Back in 1976 Professor King was at a national pest eradication conference, with all the leading experts in the field. She says they agreed you could not get rid of rats from an area that was bigger than one hectare. A decade later a new poison was discovered, and it completely changed the outlook. Professor King points to Breaksea Island, which is a is a rugged 1.6 km2 chunk of land to the southwest of New Zealand. It is still covered in forest, and was the site of one of the first successful campaigns to eradicate rats. “We have to look at history. In 1976 no one could believe you could get rats off an island that size. A decade later a technology was invented that completely changed that attitude.”

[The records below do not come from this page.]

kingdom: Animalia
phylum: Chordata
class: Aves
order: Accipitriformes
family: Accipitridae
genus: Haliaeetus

There is a word of advice. Professor King says the goal must not be just about removing predators but also about diversity and habitat restoration, but we must be careful. “Just because it is not possible to have a predator free New Zealand right now, at least outside areas cleared by community groups, that doesn’t mean it won’t be in the future. We just don’t know what technology is coming, but if our history is any guide, there will be lots of surprises along the way.”

The Royal Society Te Apārangi citation:

Carolyn (Kim) King is an Adjunct Professor of Biological Sciences at the University of Waikato. Her research covers the areas of ecology, behaviour and genetics and her impact includes contributions to conservation, including work on improved methods of monitoring and control of rodents and mustelids. A pest management pioneer, the British Mammal Society awarded her their highest honour, the Mammal Society Medal, for her important work on mustelids and their predatory impacts on native species, combining fundamental and applied research. In addition to her research combining the latest technologies with extensive field observations and sampling, she is a committed science communicator, evidenced by her own writing and editorship of the Journal of the Royal Society of New Zealand (1983-2001) and New Zealand Journal of Zoology (1991-2009, plus Senior Editor 2010-2015).